Roosty was wandering the dirt road for a few days before we picked him up and took him home. Well, after driving up and down the road with him, going door to door trying to find his owner. After homing Roosty for a while, we decided it was only fair to him to have the company of female chickens, and we received our first two hens from a friend.

We didn’t know that there was something called a “pecking order” about to occur as we introduced the hens to Roosty; we had never had chickens before. There is a hierarchy that occurs between hens and roosters, where one hen will dominate the others and will become the leader of the flock, like an alpha wolf to its pack.

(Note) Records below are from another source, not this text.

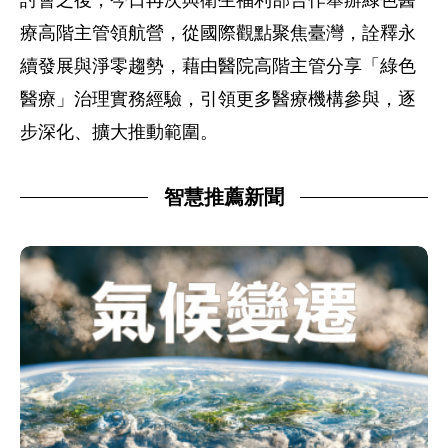
療高階主管領航營，從國際觀點聚焦臺灣，詮釋永
續發展與淨零趨勢，藉由醫院高階主管分享「綠色
醫療」治理實務經驗，引領更多醫療機構參與，逐
步深化、擴大推動範圍。
智慧推薦新聞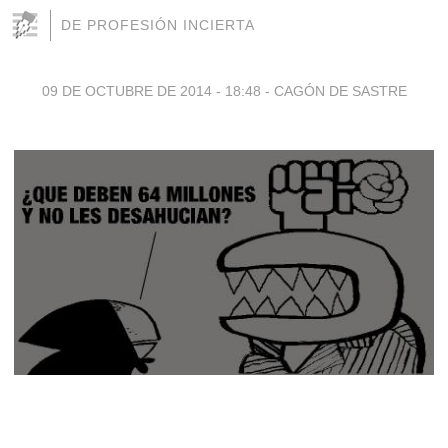
DE PROFESIÓN INCIERTA
09 DE OCTUBRE DE 2014 - 18:48
-
CAGÓN DE SASTRE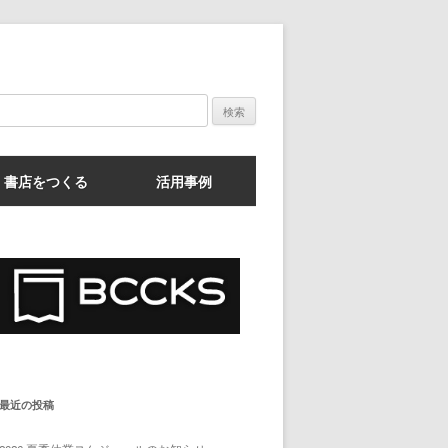
検
索:
書店をつくる
活用事例
最近の投稿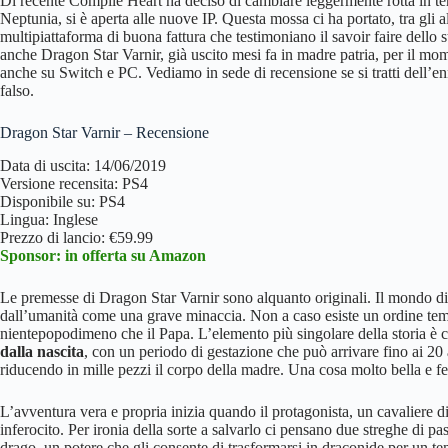
Di recente Compile Heart ha deciso di cambiare leggermente rotta in te
Neptunia, si è aperta alle nuove IP. Questa mossa ci ha portato, tra gli a
multipiattaforma di buona fattura che testimoniano il savoir faire dell
anche Dragon Star Varnir, già uscito mesi fa in madre patria, per il 
anche su Switch e PC. Vediamo in sede di recensione se si tratti dell’e
falso.
Dragon Star Varnir – Recensione
Data di uscita: 14/06/2019
Versione recensita: PS4
Disponibile su: PS4
Lingua: Inglese
Prezzo di lancio: €59.99
Sponsor: in offerta su Amazon
Le premesse di Dragon Star Varnir sono alquanto originali. Il mondo di 
dall’umanità come una grave minaccia. Non a caso esiste un ordine templa
nientepopodimeno che il Papa. L’elemento più singolare della storia è 
dalla nascita
, con un periodo di gestazione che può arrivare fino ai 20
riducendo in mille pezzi il corpo della madre. Una cosa molto bella e f
L’avventura vera e propria inizia quando il protagonista, un cavaliere 
inferocito. Per ironia della sorte a salvarlo ci pensano due streghe di p
drago, un potere che gli consente di trasformarsi in draconide per un temp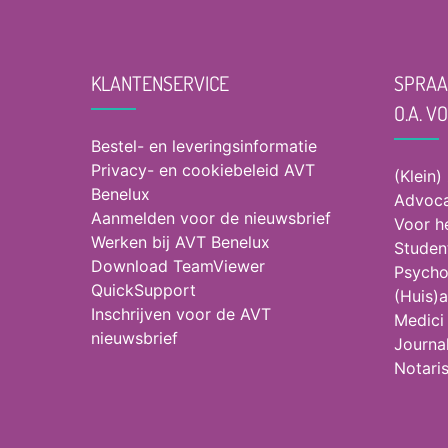
KLANTENSERVICE
SPRAA
O.A. V
Bestel- en leveringsinformatie
Privacy- en cookiebeleid AVT
(Klein)
Benelux
Advoca
Aanmelden voor de nieuwsbrief
Voor h
Werken bij AVT Benelux
Studen
Download TeamViewer
Psycho
QuickSupport
(Huis)a
Inschrijven voor de AVT
Medici
nieuwsbrief
Journal
Notari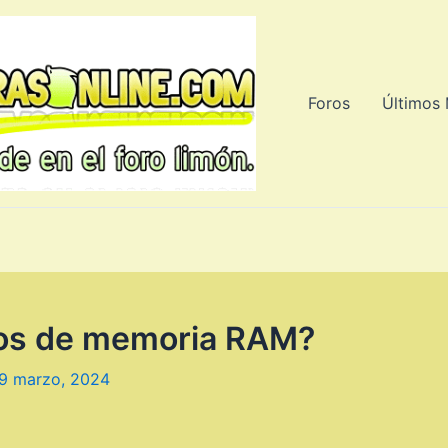
Foros
Últimos
ipos de memoria RAM?
9 marzo, 2024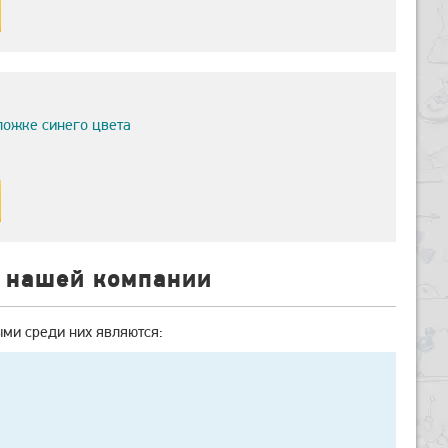
ложке синего цвета
е нашей компании
ми среди них являются: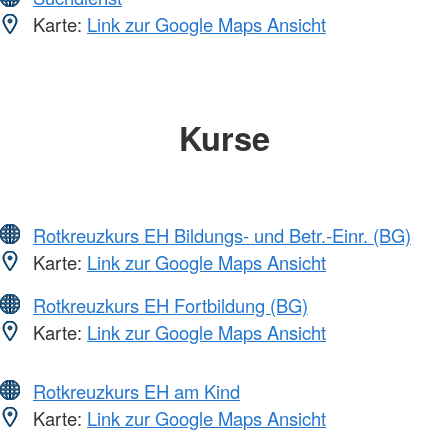
Karte:
Link zur Google Maps Ansicht
Kurse
Rotkreuzkurs EH Bildungs- und Betr.-Einr. (BG)
Karte:
Link zur Google Maps Ansicht
Rotkreuzkurs EH Fortbildung (BG)
Karte:
Link zur Google Maps Ansicht
Rotkreuzkurs EH am Kind
Karte:
Link zur Google Maps Ansicht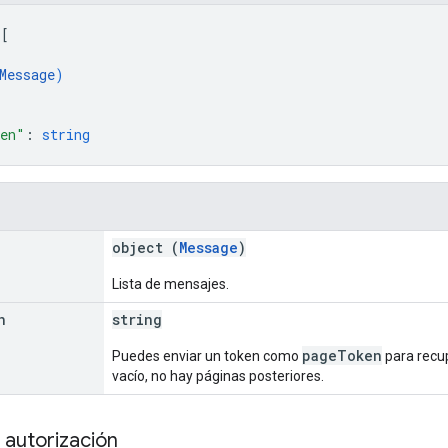
 
[
Message
)
ken"
: 
string
object (
Message
)
Lista de mensajes.
n
string
pageToken
Puedes enviar un token como
para recup
vacío, no hay páginas posteriores.
 autorización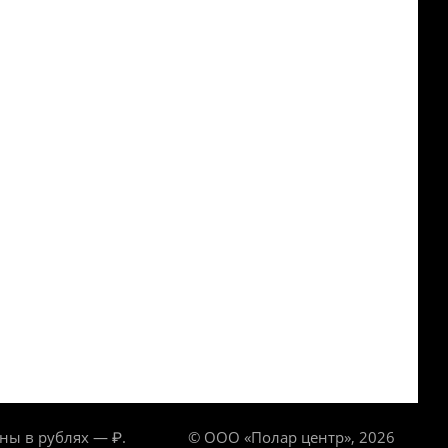
ны в рублях — ₽.
© ООО «Полар центр», 2026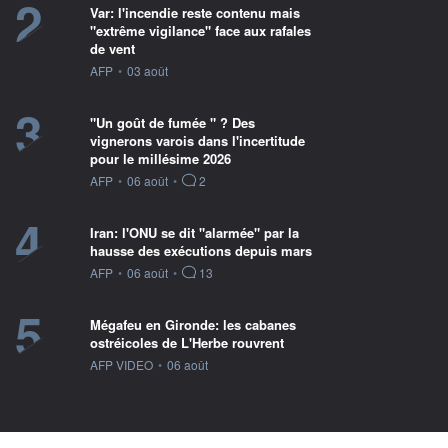
2
Var: l'incendie reste contenu mais
"extrême vigilance" face aux rafales
de vent
information fournie par
AFP
•
03 août
3
"Un goût de fumée " ? Des
vignerons varois dans l'incertitude
pour le millésime 2026
information fournie par
AFP
•
06 août
•
2
4
Iran: l'ONU se dit "alarmée" par la
hausse des exécutions depuis mars
information fournie par
AFP
•
06 août
•
13
5
Mégafeu en Gironde: les cabanes
ostréicoles de L'Herbe rouvrent
information fournie par
AFP VIDEO
•
06 août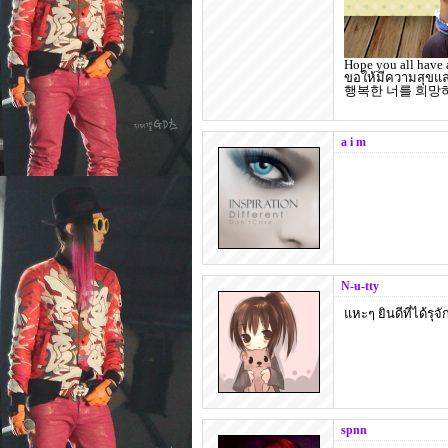
Hope you all have 
ขอให้มีความสุขแล
행복한 너를 희망하십
a i m
N-u-tty
แหะๆ ยินดีที่ได้รุจ
spnn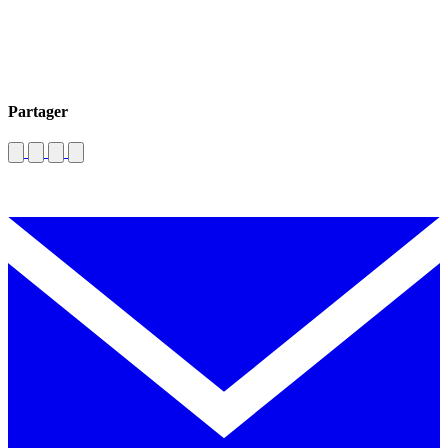
Partager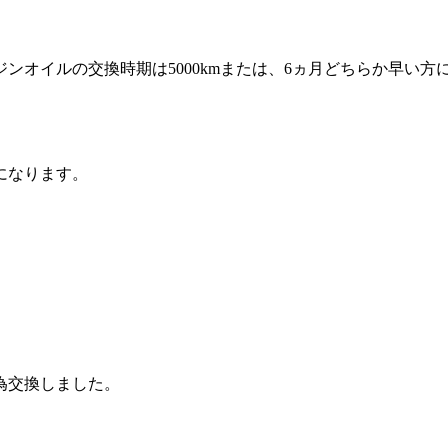
ンオイルの交換時期は5000kmまたは、6ヵ月どちらか早い方
になります。
為交換しました。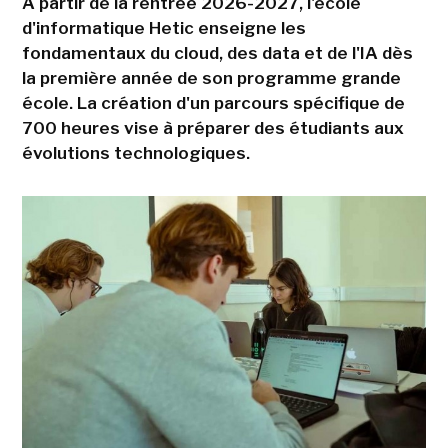
A partir de la rentrée 2026-2027, l'école
d'informatique Hetic enseigne les
fondamentaux du cloud, des data et de l'IA dès
la première année de son programme grande
école. La création d'un parcours spécifique de
700 heures vise à préparer des étudiants aux
évolutions technologiques.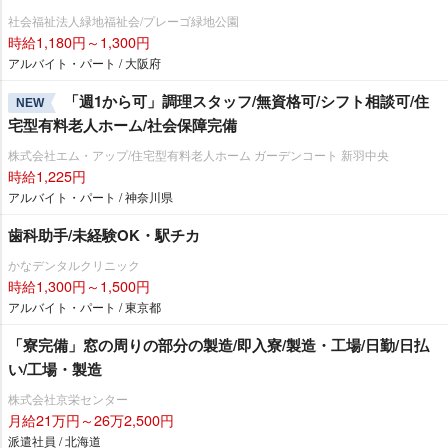
社会福祉法人緑地福祉会/プレーゴ緑地公園
時給1,180円～1,300円
アルバイト・パート / 大阪府
「週1から可」調理スタッフ/無資格可/シフト相談可/住
NEW
宅型有料老人ホーム/社会保障完備
株式会社エム・アップ/住宅型有料老人ホーム ガーデンコート 新羽中央
時給1,225円
アルバイト・パート / 神奈川県
歯科助手/未経験OK・駅チカ
かなデンタルクリニック
時給1,300円～1,500円
アルバイト・パート / 東京都
「寮完備」窓の周りの部分の製造/即入寮/製造・工場/日勤/日払
い/工場・製造
株式会社京栄センター
月給21万円～26万2,500円
派遣社員 / 北海道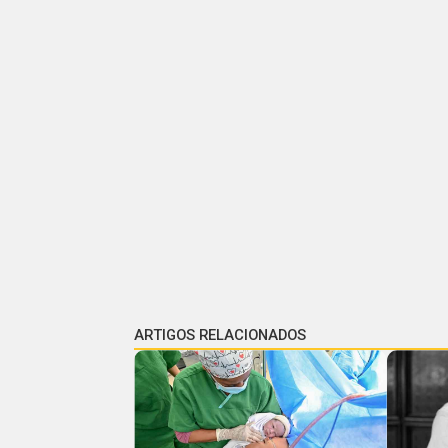
ARTIGOS RELACIONADOS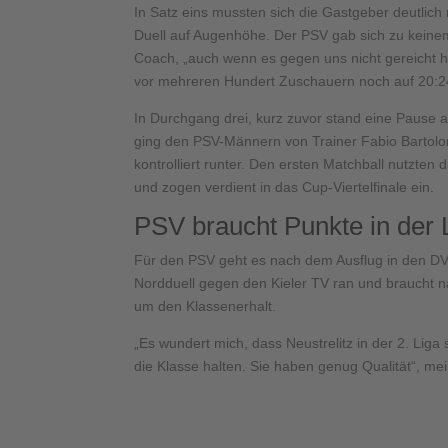
In Satz eins mussten sich die Gastgeber deutlich 
Duell auf Augenhöhe. Der PSV gab sich zu keinem
Coach, „auch wenn es gegen uns nicht gereicht h
vor mehreren Hundert Zuschauern noch auf 20:24
In Durchgang drei, kurz zuvor stand eine Pause a
ging den PSV-Männern von Trainer Fabio Bartolone
kontrolliert runter. Den ersten Matchball nutzten
und zogen verdient in das Cup-Viertelfinale ein.
PSV braucht Punkte in der 
Für den PSV geht es nach dem Ausflug in den DVV
Nordduell gegen den Kieler TV ran und braucht na
um den Klassenerhalt.
„Es wundert mich, dass Neustrelitz in der 2. Liga
die Klasse halten. Sie haben genug Qualität“, mei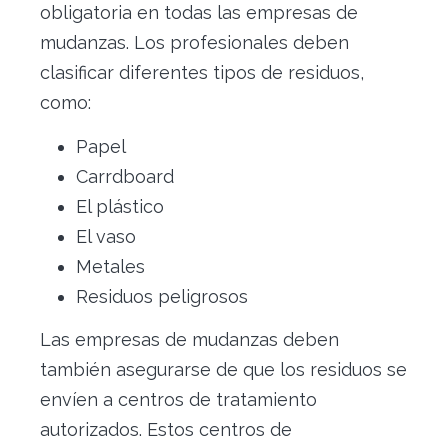
obligatoria en todas las empresas de
mudanzas. Los profesionales deben
clasificar diferentes tipos de residuos,
como:
Papel
Carrdboard
El plástico
El vaso
Metales
Residuos peligrosos
Las empresas de mudanzas deben
también asegurarse de que los residuos se
envíen a centros de tratamiento
autorizados. Estos centros de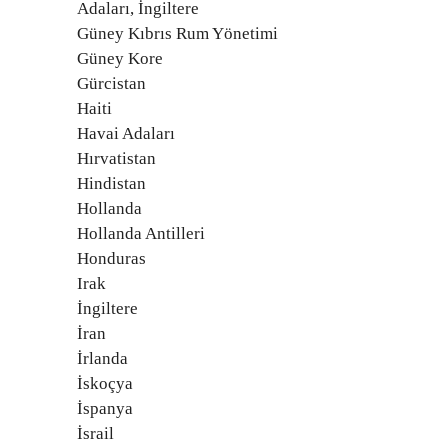
Adaları, İngiltere
Güney Kıbrıs Rum Yönetimi
Güney Kore
Gürcistan
Haiti
Havai Adaları
Hırvatistan
Hindistan
Hollanda
Hollanda Antilleri
Honduras
Irak
İngiltere
İran
İrlanda
İskoçya
İspanya
İsrail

When we put them together, Roosty tried to control the hens, and was being extremely aggressive toward Lady, which Zena did not take lightly. Zena ran over to Roosty, started to fight back, and won! He stopped fighting with the girls, let them be, and from then on out the three of them were very peaceful with each other.

This is when we came up with Zena’s name; she’s a warrior princess for standing up to the rooster for herself and her sister.

This taught us a very valuable lesson, and every time we introduce new chickens or roosters to each other now, we know to have them separated where they can see each other for a few days, and then gradually allow the new ones to enter the flock. This allows us to observe their reactions, and to lessen the chance of a brutal fight happening between the birds.